Construir um Tribunal, com o nome de Aldir Blanc e de outras vítimas da covid-19, sem ligações com o Executivo, Judiciário e Legislativo. Não pode estar conectado com universidades públicas ou outros órgãos dessa esfera. Coloca-se como estratégico fazê-lo fora do Estado para se resguardar dos ataques que virão, sendo, portanto, responsabilidade de uma ou mais instituições da Sociedade Civil. Dessa forma, terá um caráter e um resultado simbólico, no entanto seu documento final não visará se constituir exclusivamente como símbolo de resistência. Deverá ser elaborado tendo como fim também a mobilização de subsídios para julgamentos em Tribunais Internacionais. Se está sendo realizado um genocídio no Brasil, ajudemos a comprová-lo nas instâncias multilaterais, buscando consequências desse nível.

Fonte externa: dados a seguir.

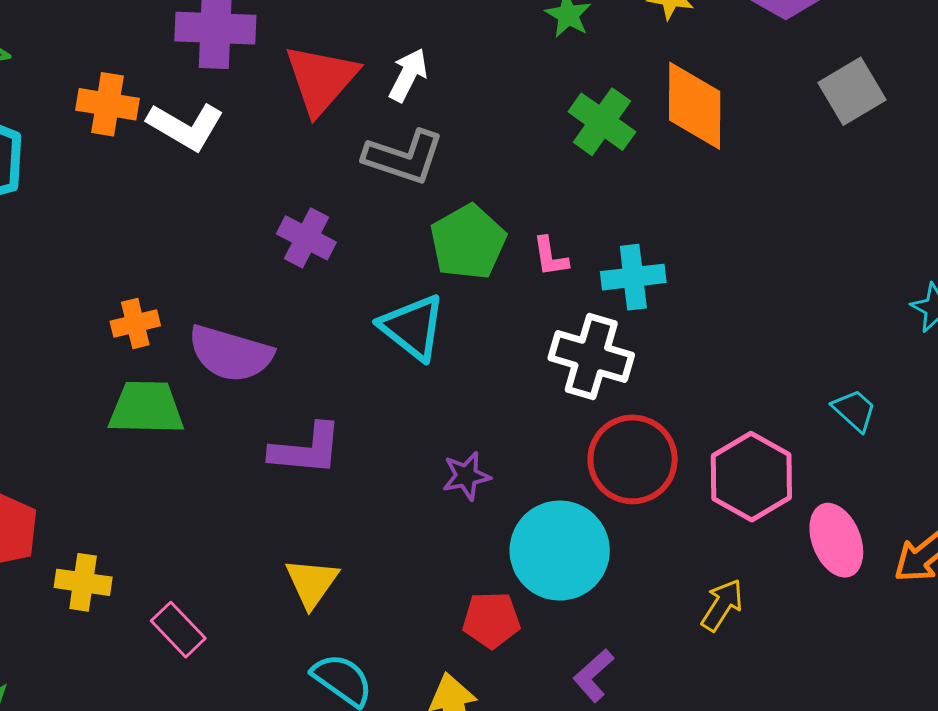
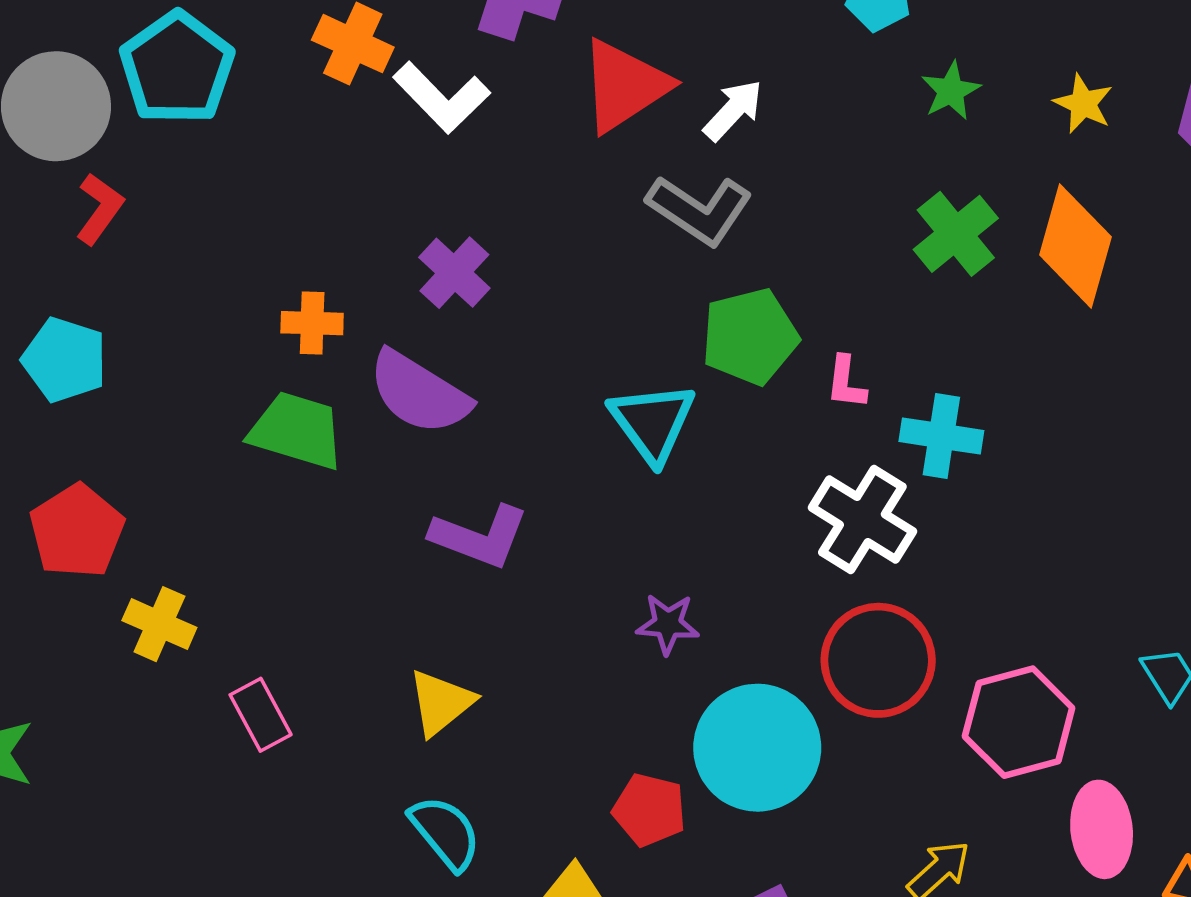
purple cross: (306, 238) -> (454, 273), moved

Uma equipe de distintas formações técnicas precisa ser formada com diversos intelectuais para tal fim. Reunir uma equipe ampla, não se restringindo à determinadas linhagens políticas ou vaidades pessoais. Um grande e supra objetivo deve mobilizar a empresa: 1) reunir material sobre os eventos em desdobramentos como relatos, documentos oficiais etc.; 2) organizá-los quantitativamente e qualitativamente em dossiês temáticos; 3) e redigir um parecer final estabelecendo precisamente quais crimes foram cometidos por quais indivíduos, tendo a documentação comprovatória claramente indicada. Os resultados da iniciativa devem ser amplamente divulgados ao redor do globo, sendo entregues aos secretários dos tribunais internacionais. Obviamente que os avanços técnicos existentes permitem que todo o processo seja realizado de maneira online.

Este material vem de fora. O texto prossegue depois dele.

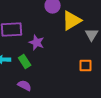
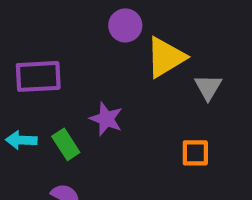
purple star: (37, 43) -> (106, 119), moved

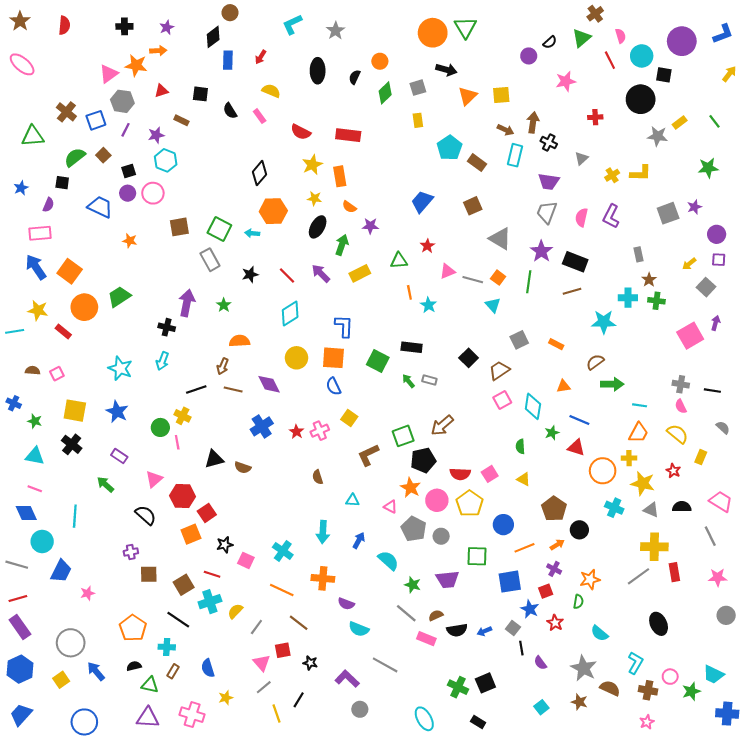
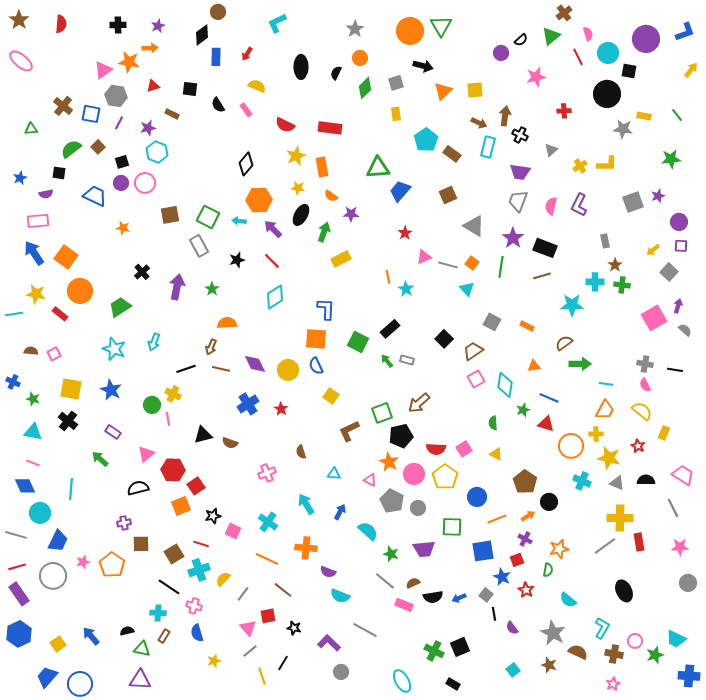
gray star: (336, 31) -> (355, 29), moved
blue square: (96, 120) -> (91, 114), turned 30
yellow rectangle: (680, 122) -> (644, 116), turned 48
green triangle: (33, 136) -> (31, 129), size x0.6
purple semicircle: (48, 205) -> (46, 194), turned 56
green triangle: (399, 261) -> (378, 168), moved, size x1.4
purple arrow: (321, 273) -> (273, 229), moved
green trapezoid: (119, 297) -> (120, 307), moved
black cross: (167, 327) -> (142, 272), moved, turned 35
gray square: (519, 340) -> (492, 322), turned -36
black rectangle: (412, 347) -> (390, 329), turned -48
yellow circle: (297, 358) -> (288, 370), moved
gray semicircle: (723, 427) -> (685, 330), moved
pink cross: (320, 431) -> (267, 473), moved
black semicircle: (146, 515) -> (138, 488), turned -55
cyan arrow: (323, 532) -> (306, 504), turned 145
orange pentagon: (133, 628) -> (112, 565), moved
gray circle: (71, 643) -> (53, 576), moved
blue trapezoid: (21, 715) -> (47, 677), moved
pink cross: (192, 715) -> (194, 606), moved, size x0.7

Há momentos históricos em que o tempo acelera decisivamente. O hoje do Brasil é o exemplo dessa condição. Há muito um desafio e uma responsabilidade tão grandes não nos eram lançados, talvez os maiores de nossa história, por isso a passividade da espera necessita ser quebrada. Um novo Brasil: Nunca Mais precisa ser preparado demonstrando e comprovando os abusos do tempo presente. Se não temos o poder da mudança nas mãos, temos ao menos a responsabilidade da denúncia. Falemos abertamente: “Eu acuso a injustiça, a intolerância, a irresponsabilidade dos poderosos”. Criemos uma forma de organização que não se fixe exclusivamente em programas e manifestos. Precisamos ter consciência de que cada passo do movimento real é mais importante do que uma dúzia de declarações nesse momento histórico, ou seja, que todas nossas declarações individuais pulverizadas nas redes não são suficientes. Uma ação coordenada, feita a partir da articulação de diversos indivíduos e organizações da Sociedade Civil, deve ser preparada e materializada em uma prática para assim enterrarmos devidamente nossos mortos.

Luccas Eduardo Maldonado – mestrando em História (USP).